A
audição de Luaty Beirão, o sétimo de 17 réus a actuar na farsa chamada pelo
regime de Eduardo dos Santos de “julgamento”, em Luanda, cuja trama envolve
supostos actos preparatórios de uma rebelião e atentado contra o senhor feudal
que domina o reino, terminou hoje com o acusado a deixar o Ministério Público
do Regime (MPR) a falar sozinho.
Orlando
Castro*
Luaty
Beirão, que estava a ser ouvido pelo segundo dia, manteve-se em silêncio
durante as quase duas horas de perguntas feitas pelo MPR, que apresentou –
dizendo ser uma prova – um quadro utilizado nas palestras que o grupo de
activistas realizaria para discutir as estratégias da obra “Ferramentas para
Destruir o Ditador e Evitar uma Nova Ditadura, Filosofia da Libertação para
Angola”, de Domingos da Cruz, também acusado neste processo.
É
claro que a existência de um quadro, no âmbito de uma qualquer palestra (seja
sobre a reprodução sexual dos caracóis ou da organização social das bitacaias),
é só por si prova irrefutável de um crime contra, no mínimo, a segurança do
Estado.
Em
declarações à imprensa, o advogado de defesa, Luís do Nascimento, considerou as
questões colocadas pelo MPR, sobre as reuniões, intenções e participação dos
vários elementos, como “um autêntico delírio” e que não têm “correspondência
com a realidade”.
Mais
uma vez se prova que, nesta farsa elaborada pelos peritos do regime, delirar é
uma criativa forma de arte que, quando conjugada com a investigação criminal,
mostra ao mundo o que meia dúzia de jovens “frustrados” (designação cujos
direitos de autor, convém lembrar, pertencem a Eduardo dos Santos) são capazes
de fazer para derrubar um regime ditatorial.
“De
resto, a grande prova que foi presente é um quadro, e com a leitura daquele
quadro não se consegue ver onde é que está o crime de rebelião ou de atentado
contra o Presidente da República e outros órgãos de soberania”, frisou Luís do
Nascimento.
Só
falta dizer, citando (com o seu beneplácito o embaixador itinerante do regime,
Luvualu de Carvalho), que esse quadro fora fornecido pela NATO através dos
partidos da oposição.
No
quadro apresentado hoje como prova, estavam traçados alguns esboços, onde se
podiam ler as palavras “manipulação”, com setas a indicar para “imprensa,
instituições religiosas e educação”, e ainda num outro canto do quadro
“repressão”, com setas a indicar “JES”, acrónimo de José Eduardo dos Santos,
por sua vez, para os acrónimos UGP, FAA, PN, e judicial.
“A
prova que aparece é a do quadro, mas o quadro vamos ver, vamos discutir, mas
não sei o que prova. Só pelo facto de estarem as iniciais do nome do Presidente
da República, acho que isso não é crime”, ironizou.
Ai
não é crime! É sim senhor. José Eduardo dos Santos autorizou? Não. Portanto,
ninguém use o santo nome de “Deus” (do regime) em vão. Para além de pecado dá,
no mínimo, cadeia.
Na
sessão de hoje foram igualmente apresentados dois vídeos, que a acusação vai
pedir a sua transcrição, com imagens de dois encontros realizados pelos jovens
activistas, antes da operação de detenção dos 15 arguidos – outras duas estão a
ser julgadas em liberdade -, a 20 de Junho deste ano.
Nos
vídeos aparecem com maior destaque os réus Domingos da Cruz e Luaty Beirão.

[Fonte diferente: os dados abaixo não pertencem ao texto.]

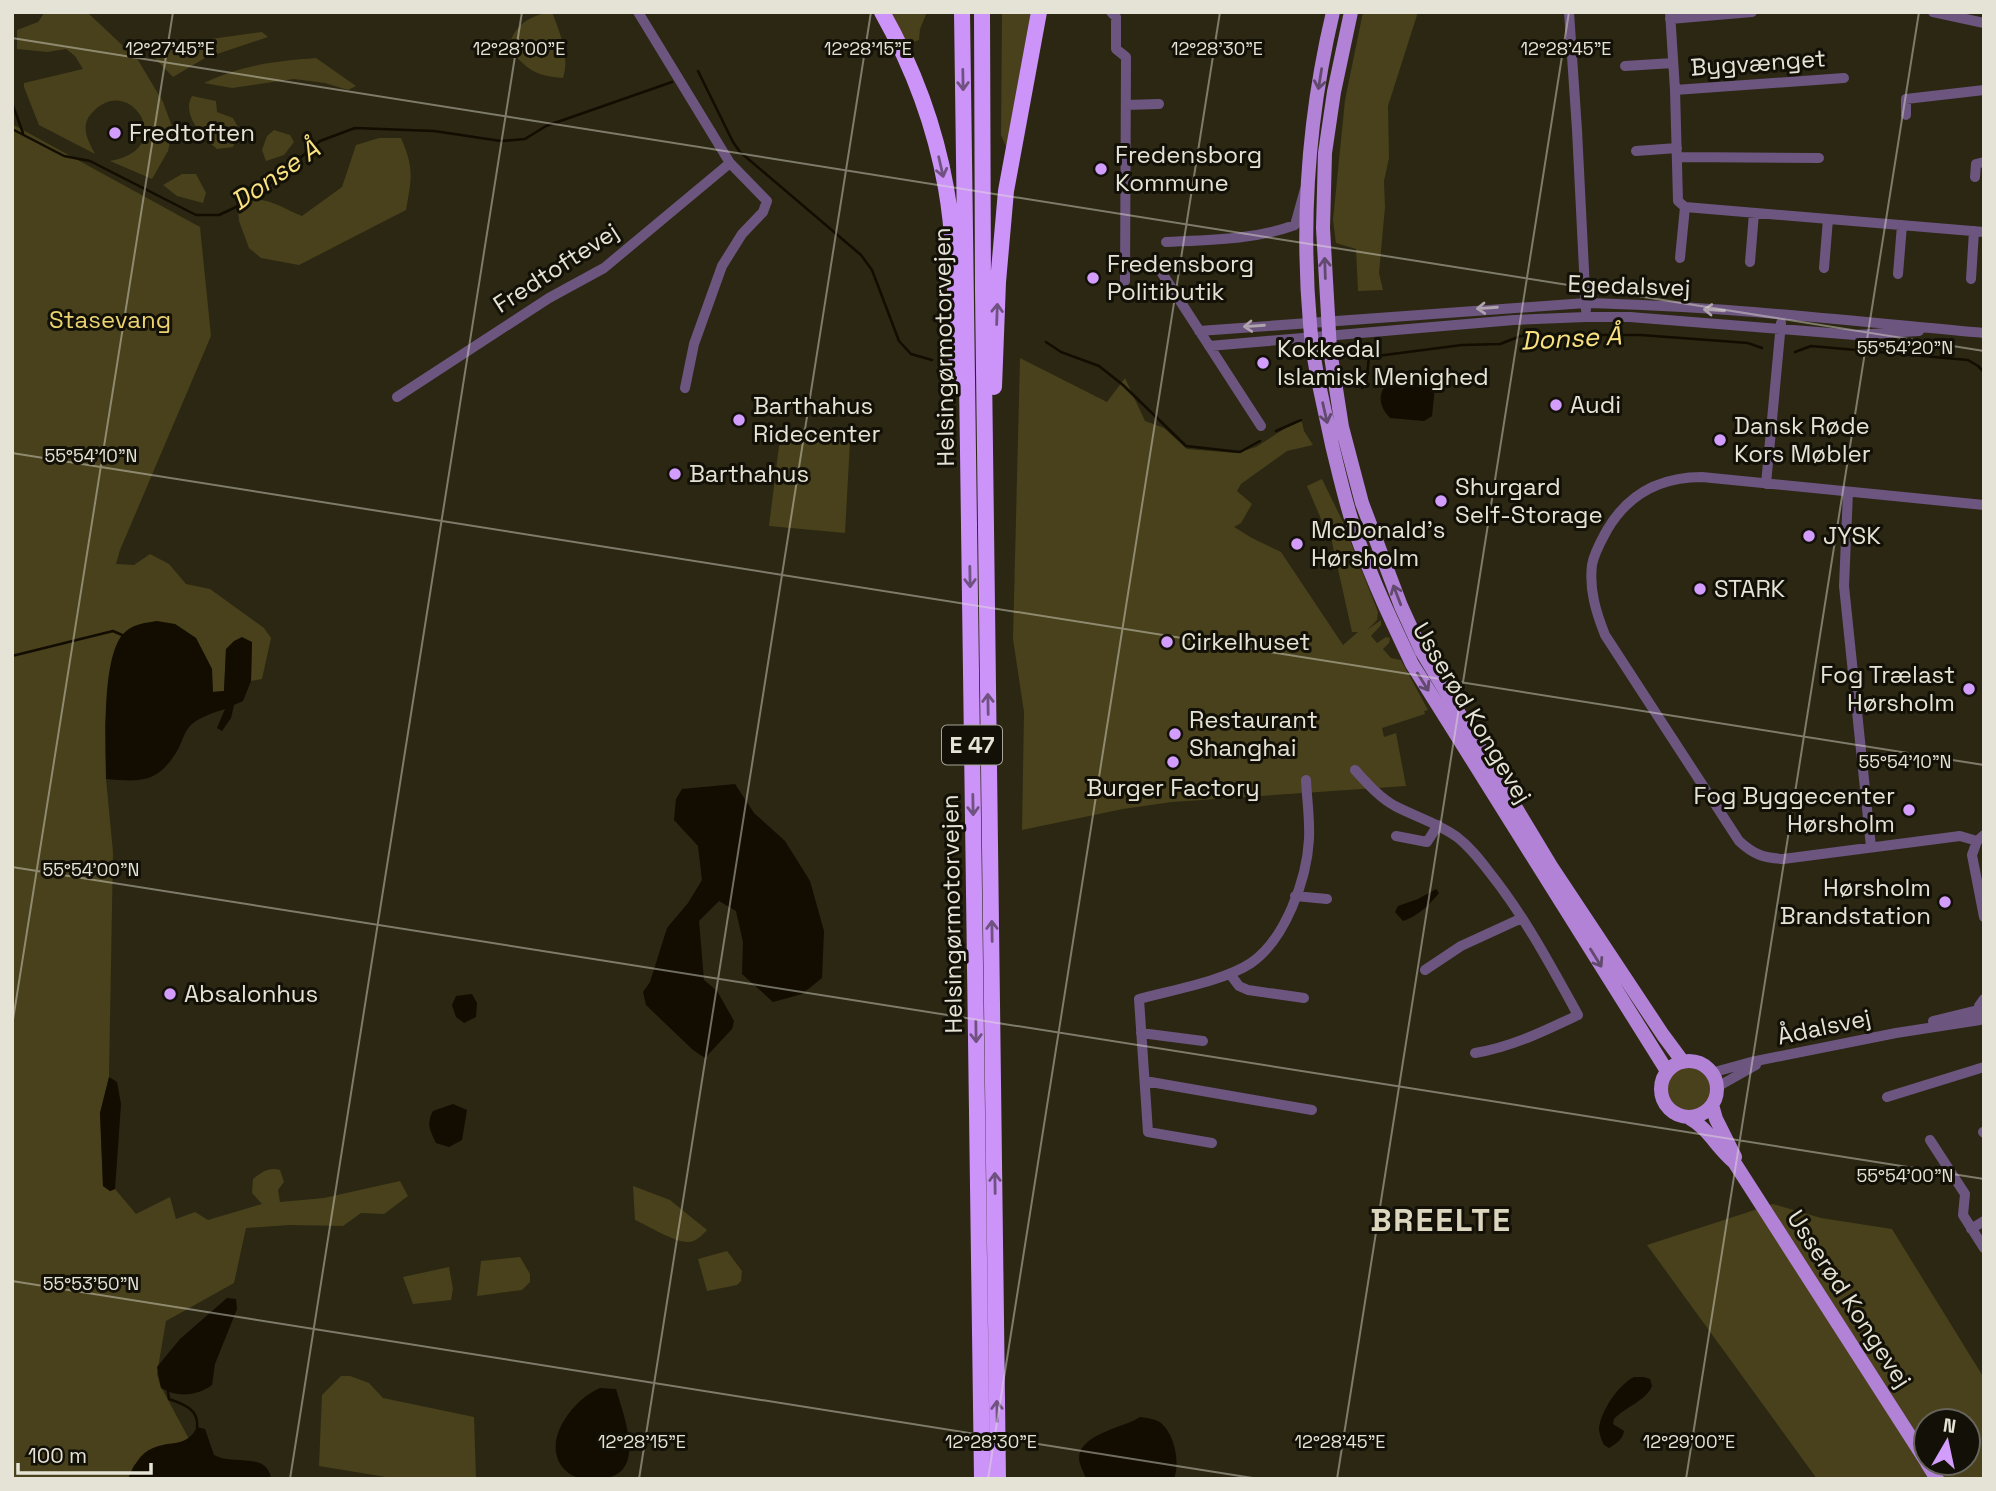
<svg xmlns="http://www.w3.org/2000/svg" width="1996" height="1491" viewBox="0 0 1996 1491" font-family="'Space Grotesk',sans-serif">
	<rect width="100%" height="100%" fill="#2b2713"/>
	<path fill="#49411b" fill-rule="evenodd" d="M45 12H87L138 60 163 102 173 129 168 151 152 179 110 161C180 150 129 69 91 114 80 126 88 141 95 154L39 125 24 87V83L83 69 75 56 66 49 47 52 17 49V30L38 22Z
		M552 12C560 33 570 56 563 78 535 76 526 69 509 48 512 26 532 14 552 12Z
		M888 12H927L920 29 919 40 908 44Z
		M1002 12H1031L1008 151 1001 135Z
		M1363 12H1418L1388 106 1389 158 1384 181 1385 207 1379 273 1383 290 1358 291 1356 249 1336 243 1333 220 1345 100Z
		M262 32 268 37 205 58 173 77 145 48Z
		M316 58 356 86 348 90 325 83 294 79 232 88 204 83C241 65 276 61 316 58Z
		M192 96 216 101 217 112 233 118 240 131 233 147 217 149C203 137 181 115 192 96Z
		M12 124 200 227 211 336 120 550 116 564 134 565 150 554 169 564 186 584 210 589 264 628 271 638 262 679 251 681 252 642 226 649 224 691 212 692V669L196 638 175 624 114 654 109 678 105 726 106 779 113 852 109 1077 100 1113 103 1186 110 1191 115 1189 136 1214 170 1197 176 1219 195 1212 208 1220 262 1204 252 1193 253 1179C262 1172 269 1167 280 1170L284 1182 278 1190 280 1202 324 1198 400 1181 408 1196 384 1214 361 1213 343 1226 290 1225 246 1228 234 1283 166 1321 157 1374 160 1385 189 1439 134 1465 128 1479H12Z
		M274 130 290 135 294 142 284 155 266 161 262 150 267 136Z
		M379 138H401C414 168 412 177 406 210L299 265 261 258 249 248 239 221 238 209C256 188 281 208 302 216L342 187 356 145Z
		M182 174H196L206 193 203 203 177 196 163 185Z
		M1020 358 1107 402 1125 378 1145 421 1164 428 1187 449 1236 453 1256 447 1301 418 1304 431 1313 445 1287 451 1241 484 1237 491 1252 504 1241 523 1234 527 1252 538 1281 552 1343 645 1358 632H1352L1330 533H1327L1307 486 1322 479 1342 520 1378 612 1377 620 1367 630 1381 620V625L1371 636 1377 643 1386 637 1390 638 1389 643 1383 649 1391 658 1401 660 1428 710 1424 711 1425 714 1382 728 1384 737 1396 733 1406 786 1172 802 1123 809 1022 830 1024 712 1013 639Z
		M795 427 848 437 850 441 845 533 769 526 780 438 784 432Z
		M1667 1089a22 22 0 1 1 44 0a22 22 0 1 1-44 0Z
		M633 1186 670 1200 707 1230C701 1236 696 1242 688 1242 673 1242 649 1226 635 1220Z
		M1773 1204 1821 1218 1892 1229 1984 1378V1479H1817L1647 1245ZM1926 1421H1968V1463H1926Z
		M727 1251 742 1271 741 1281 737 1285 707 1291 698 1259Z
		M520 1257 530 1274V1282L522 1290 477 1296 481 1261Z
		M449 1267 453 1289 451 1300 413 1304 403 1277Z
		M341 1376H350L369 1383 383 1398 474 1417 476 1479H398L319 1466 322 1395Z"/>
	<path fill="#120d00" d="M1411 370 1432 371 1436 377 1432 416 1424 421 1390 418C1368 394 1389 378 1411 370Z
		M157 621 175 624 196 638 212 669 213 692 224 691 226 649 234 641 242 637 252 642 251 681 243 701 234 705 231 718 222 731 217 728 225 709C213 713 199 717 190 726 184 732 182 743 177 751 158 783 141 782 106 779 106 746 101 659 123 634 132 624 145 623 157 621Z
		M735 784 754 813 785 841 810 881 824 931 822 978 802 994 773 1002 742 974 743 942 736 911 719 901 699 921 704 980 717 991 734 1021 732 1029 705 1058 693 1050 646 1005 643 992 650 982 667 928 688 903 702 880 698 846 674 820 676 799 682 789Z
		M1436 889 1439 893C1430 904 1417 917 1403 921L1395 912 1398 906 1418 899Z
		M472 994 477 1003 476 1017 464 1023 456 1017 452 1005 456 996Z
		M109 1077 117 1082 121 1104 115 1189 110 1191 103 1186 100 1113Z
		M453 1104 467 1110 462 1140 449 1147 436 1143C430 1131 426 1123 433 1111Z
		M227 1298 236 1299 237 1309 215 1364 212 1385C197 1396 178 1398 161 1388L157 1367 180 1339Z
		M1634 1377H1644L1650 1379 1652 1386C1646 1401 1625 1407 1614 1419L1613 1424 1624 1431C1623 1439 1616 1444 1609 1448L1604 1445C1602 1441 1599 1433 1599 1429 1600 1412 1619 1384 1634 1377Z
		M600 1388 616 1389C625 1420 649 1479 596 1479 584 1479 574 1479 565 1470 539 1443 573 1399 600 1388Z
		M1140 1417C1147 1418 1157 1419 1162 1424 1175 1436 1180 1463 1174 1479H1086C1084 1473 1079 1464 1079 1458 1079 1434 1126 1427 1140 1417Z
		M197 1427 205 1429 214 1455C232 1466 268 1451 271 1479H128C133 1467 140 1453 153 1448 171 1440 187 1448 197 1427Z"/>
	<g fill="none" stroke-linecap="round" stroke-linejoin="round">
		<path stroke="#120d00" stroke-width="2.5" d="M698 71 733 142 740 152 861 255 872 270 899 341 911 354 932 360
			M12 103 23 133
			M12 129 64 156 90 161 196 215H219L234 208 267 186 320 141 355 128 434 131 501 141 525 139 546 126 672 82
			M1046 342 1061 352 1099 366 1123 385 1186 446 1240 452 1260 441
			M1795 352 1811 346 1968 360 1978 366 1984 372
			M1362 388 1366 384 1369 357 1462 345 1500 344 1521 336 1539 335H1641L1748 343 1762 348
			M1276 431 1301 420
			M12 656 113 631 122 635
			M168 1392 169 1399C183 1404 199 1409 197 1427"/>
		<path stroke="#6c557e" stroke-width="10" d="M638 12 730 163 767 201 763 212 742 234 722 266 694 344 685 388
			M1111 12 1116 17V49L1126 57 1125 281
			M1569 12 1577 130 1586 310
			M1670 12 1675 90 1678 201 1685 207 1984 232
			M1933 12 1984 23
			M1670 19 1752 12
			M1625 66 1673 63
			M1675 90 1844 78
			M1126 105 1159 104
			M1906 115V99L1984 90
			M1636 151 1677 148
			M1677 157 1819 158
			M1975 177 1976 164 1984 162
			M1166 242C1209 240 1254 240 1295 225L1305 189
			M1680 258 1685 207
			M1750 262 1754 213
			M1824 268 1828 219
			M1160 270 1261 426
			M1898 274 1902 225
			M1971 279 1974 231
			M1199 331 1586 303C1719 306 1852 321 1984 333
			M1209 346 1514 320 1586 317H1630L1855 335 1919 331
			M397 397 549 298 604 268 730 163
			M1766 484 1781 323
			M1848 492 1844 586 1871 847
			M1355 770C1367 783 1379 797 1395 806 1416 817 1438 823 1457 837 1470 847 1480 860 1490 873 1525 917 1551 966 1578 1015 1544 1031 1512 1047 1475 1053
			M1984 835 1977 841 1972 855 1984 917
			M1396 836 1427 842 1438 825
			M1977 841 1960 836 1783 859C1763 858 1753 854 1739 841L1605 635C1596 612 1589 590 1592 565 1594 553 1601 541 1607 530 1628 494 1661 477 1702 477L1984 505
			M1295 896 1327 899
			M1425 970 1461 946 1522 918
			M1230 974 1239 986 1248 990 1304 998
			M1979 1017V1006L1984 999
			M1933 1021 1978 1010
			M1141 1033 1203 1041
			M1711 1073 1751 1062 1896 1033 1980 1020
			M1145 1081 1312 1110
			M1717 1087 1756 1065
			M1887 1097 1984 1067
			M1983 1132 1984 1133
			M1930 1140 1965 1194 1963 1215 1984 1248
			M1212 1143 1148 1132 1139 999C1172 990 1224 981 1251 963 1285 940 1307 879 1309 839 1310 820 1307 800 1306 780
			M1971 1229 1984 1221"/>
		<path stroke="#b182d6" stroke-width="14" d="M1333 12C1309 113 1301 221 1310 324 1313 365 1324 405 1332 445 1340 477 1347 511 1359 542 1374 584 1393 624 1412 664L1667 1071
			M1351 12 1334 92 1325 153 1323 228 1330 350 1342 427 1362 503 1401 606 1422 652 1551 866 1663 1035 1683 1062
			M1661 1089a28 28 0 1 1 56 0a28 28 0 1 1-56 0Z
			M1712 1105 1716 1119 1735 1157
			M1688 1117C1708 1128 1717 1148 1734 1162L1926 1461
			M1927 1463 1937 1479"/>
		<path stroke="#cc93f9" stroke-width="16" d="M882 12C913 67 935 126 946 188 957 250 955 322 957 386
			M962 12 982 1479
			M982 12 983 290 998 1479
			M994 387 998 282 1006 191 1039 12"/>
	</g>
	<defs><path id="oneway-shaft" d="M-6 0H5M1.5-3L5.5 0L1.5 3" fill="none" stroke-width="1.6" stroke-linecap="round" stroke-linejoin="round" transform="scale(1.75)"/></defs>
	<g stroke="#62496e">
		<use href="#oneway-shaft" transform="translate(1320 79) rotate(99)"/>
		<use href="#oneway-shaft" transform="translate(1325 268) rotate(-92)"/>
		<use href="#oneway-shaft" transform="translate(1325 413) rotate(77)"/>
		<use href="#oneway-shaft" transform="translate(1397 595) rotate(-111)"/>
		<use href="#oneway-shaft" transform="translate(1423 682) rotate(58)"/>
		<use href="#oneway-shaft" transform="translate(1596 958) rotate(58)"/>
	</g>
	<g stroke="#6f5280">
		<use href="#oneway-shaft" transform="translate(963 80) rotate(89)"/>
		<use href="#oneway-shaft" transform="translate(941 167) rotate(77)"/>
		<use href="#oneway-shaft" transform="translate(997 314) rotate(-88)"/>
		<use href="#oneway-shaft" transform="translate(970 577) rotate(89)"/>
		<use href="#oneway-shaft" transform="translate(988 704) rotate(-91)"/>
		<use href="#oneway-shaft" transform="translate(973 805) rotate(89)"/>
		<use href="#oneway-shaft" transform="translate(992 931) rotate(-91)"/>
		<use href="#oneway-shaft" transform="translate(976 1032) rotate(89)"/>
		<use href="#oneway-shaft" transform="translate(995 1183) rotate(-91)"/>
		<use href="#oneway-shaft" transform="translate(997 1411) rotate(-91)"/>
	</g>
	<g stroke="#afa3ae">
		<use href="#oneway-shaft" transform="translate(1487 308) rotate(176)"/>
		<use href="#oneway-shaft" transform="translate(1714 310) rotate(-176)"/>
		<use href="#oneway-shaft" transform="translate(1254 326) rotate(176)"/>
	</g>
	<path fill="none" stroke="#e5e3d6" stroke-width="2" stroke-opacity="0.45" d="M12 38 1984 351M12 453 1984 765M12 867 1984 1179M12 1026 173 12M12 1281 1259 1479M290 1479 522 12M639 1479 871 12M988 1479 1220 12M1337 1479 1569 12M1686 1479 1919 12"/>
	<g fill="#d29dfd" stroke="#121007" stroke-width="2.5">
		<circle cx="115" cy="133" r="7"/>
		<circle cx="1101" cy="169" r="7"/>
		<circle cx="1093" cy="278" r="7"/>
		<circle cx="1263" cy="363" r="7"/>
		<circle cx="1556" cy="405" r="7"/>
		<circle cx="739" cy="420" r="7"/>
		<circle cx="1720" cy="440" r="7"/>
		<circle cx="675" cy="474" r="7"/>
		<circle cx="1441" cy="501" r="7"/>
		<circle cx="1809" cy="536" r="7"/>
		<circle cx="1297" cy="544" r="7"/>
		<circle cx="1700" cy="589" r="7"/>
		<circle cx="1167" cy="642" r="7"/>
		<circle cx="1969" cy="689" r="7"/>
		<circle cx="1175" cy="734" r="7"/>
		<circle cx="1173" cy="762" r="7"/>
		<circle cx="1909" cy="810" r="7"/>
		<circle cx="1945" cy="902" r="7"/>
		<circle cx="170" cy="994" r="7"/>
	</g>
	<g text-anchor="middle" stroke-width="6" stroke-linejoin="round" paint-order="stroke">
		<rect fill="#121007" stroke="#a6a498" stroke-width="2" x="942" y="725.5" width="60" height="39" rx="5"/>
		<g font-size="23" font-weight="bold" fill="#e5e3d6">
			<text x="972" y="753">E 47</text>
		</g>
		<g font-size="24" fill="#e5e3d6" stroke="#121007">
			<text transform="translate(1758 63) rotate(-4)" y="8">Bygvænget</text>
			<text transform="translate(556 268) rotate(-33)" y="8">Fredtoftevej</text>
			<text transform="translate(1629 286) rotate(2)" y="8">Egedalsvej</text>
			<text transform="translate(944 347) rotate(-91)" y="8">Helsingørmotorvejen</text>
			<text transform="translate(1472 713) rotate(59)" y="8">Usserød Kongevej</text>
			<text transform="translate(952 914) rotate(-91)" y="8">Helsingørmotorvejen</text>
			<text transform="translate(1824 1027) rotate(-12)" y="8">Ådalsvej</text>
			<text transform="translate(1849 1299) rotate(57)" y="8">Usserød Kongevej</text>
		</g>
		<g font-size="24" fill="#e5e3d6" stroke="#121007" text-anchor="start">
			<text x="129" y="141">Fredtoften</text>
			<text x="1115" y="163">Fredensborg<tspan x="1115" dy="28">Kommune</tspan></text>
			<text x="1107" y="272">Fredensborg<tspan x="1107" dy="28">Politibutik</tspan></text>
			<text x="1277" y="357">Kokkedal<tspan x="1277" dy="28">Islamisk Menighed</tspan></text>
			<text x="1570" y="413">Audi</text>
			<text x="753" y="414">Barthahus<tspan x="753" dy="28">Ridecenter</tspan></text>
			<text x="1734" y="434">Dansk Røde<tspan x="1734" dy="28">Kors Møbler</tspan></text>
			<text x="689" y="482">Barthahus</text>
			<text x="1455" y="495">Shurgard<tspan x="1455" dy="28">Self-Storage</tspan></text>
			<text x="1311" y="538">McDonald's<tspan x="1311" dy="28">Hørsholm</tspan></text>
			<text x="1823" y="544">JYSK</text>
			<text x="1714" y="597">STARK</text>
			<text x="1181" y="650">Cirkelhuset</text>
			<text x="1955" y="683" text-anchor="end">Fog Trælast<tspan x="1955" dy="28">Hørsholm</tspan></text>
			<text x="1189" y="728">Restaurant<tspan x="1189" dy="28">Shanghai</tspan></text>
			<text x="1173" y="796" text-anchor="middle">Burger Factory</text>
			<text x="1895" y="804" text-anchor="end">Fog Byggecenter<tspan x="1895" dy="28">Hørsholm</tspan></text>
			<text x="1931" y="896" text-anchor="end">Hørsholm<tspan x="1931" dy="28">Brandstation</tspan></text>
			<text x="184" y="1002">Absalonhus</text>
		</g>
		<g font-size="24" fill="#ead370" stroke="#121007">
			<text x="110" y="328">Stasevang</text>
		</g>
		<g font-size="26" font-style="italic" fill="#f9e27f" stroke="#121007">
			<text transform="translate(275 175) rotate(-35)" y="9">Donse Å</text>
			<text transform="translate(1571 338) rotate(-3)" y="9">Donse Å</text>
		</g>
		<g font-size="32" font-weight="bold" letter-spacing="2" fill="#dcd6be" stroke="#121007">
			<text x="1441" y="1231">BREELTE</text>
		</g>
	</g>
	<g font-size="18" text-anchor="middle" fill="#e5e3d6" stroke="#121007" stroke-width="6" stroke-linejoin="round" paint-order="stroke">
		<text x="170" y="55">12°27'45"E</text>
		<text x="519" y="55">12°28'00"E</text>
		<text x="868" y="55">12°28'15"E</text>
		<text x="1217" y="55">12°28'30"E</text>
		<text x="1566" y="55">12°28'45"E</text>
		<text x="1905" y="354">55°54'20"N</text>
		<text x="91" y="462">55°54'10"N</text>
		<text x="1905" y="768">55°54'10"N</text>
		<text x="91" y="876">55°54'00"N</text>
		<text x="1905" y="1182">55°54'00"N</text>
		<text x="91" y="1290">55°53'50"N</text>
		<text x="642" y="1448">12°28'15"E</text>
		<text x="991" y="1448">12°28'30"E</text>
		<text x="1340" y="1448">12°28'45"E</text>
		<text x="1689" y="1448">12°29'00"E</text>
	</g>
	<rect width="1996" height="1491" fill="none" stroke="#e5e3d6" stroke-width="28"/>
	<g transform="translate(1947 1442) rotate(9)"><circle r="33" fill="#121007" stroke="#66645a" stroke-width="2"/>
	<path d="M0-5L12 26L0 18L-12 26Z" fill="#d29dfd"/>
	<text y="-10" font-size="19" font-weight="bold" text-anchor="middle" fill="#e5e3d6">N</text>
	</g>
	<path d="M18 1463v10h133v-10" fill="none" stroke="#e5e3d6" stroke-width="3.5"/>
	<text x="28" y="1463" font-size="21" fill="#e5e3d6" stroke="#121007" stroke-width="5" paint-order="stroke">100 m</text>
</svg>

Talvez não se veja, mas o Folha 8 sabe que existem gravações em que se vê estes
jovens manuseando diverso material bélico altamente letal, a saber: 12
esferográficas BIC (azuis), um lápis de carvão (vermelho), três blocos de papel
(brancos) e o tal livro sobre como derrubar as ditaduras.
Há
também vídeos que comprovam que, na perspectiva do tal golpe de Estado, tinham
mísseis escondidos nas lapiseiras, Kalashnikovs camufladas nos telemóveis e
outro armamento pesado e letal disfarçado nos blocos de apontamentos.
O
xeque-mate do MPR será dado um dia destes quando mostrarem imagens do quintal
da casa onde os jovens estavam e onde, sem qualquer dúvida, aparece debaixo de
uma mangueira o exército mobilizado por esses jovens (talvez uns milhões de
guerrilheiros – o MPR é omisso nesta contagem) e que afinava os códigos para
lançamento dos mísseis e, talvez, até de ogivas nucleares contra a residência
de Eduardo dos Santos.
Segundo
Luís do Nascimento, a defesa vai solicitar a transcrição dos mesmos vídeos para
análise do seu conteúdo e “se mostrar que aquilo não é crime, é uma discussão,
uma conversa, na nossa roda de amigos”.
“Acho
que se se gravasse uma série de conversas, das que se tem em casa, acho que
pelo menos 70, 80 por cento da população angolana estava presa”, ironizou.
O
final da manhã e início da tarde serviu ainda para a defesa interrogar Luaty
Beirão. Questionado se considerava estar a cometer um crime por afirmar que
Angola é uma pseudodemocracia e que o Presidente da República é um ditador, o
luso-angolano negou que seja crime.
Na
sessão de terça-feira, Luaty Beirão afirmou – como o F8 narrou – que Angola é
uma pseudodemocracia, voltando a apelar à saída do Presidente angolano, José
Eduardo dos Santos.
O
espectáculo prossegue na quinta-feira, na 14ª Secção do Tribunal Provincial de
Luanda, em Benfica, com a audição de Arante Kivuvu.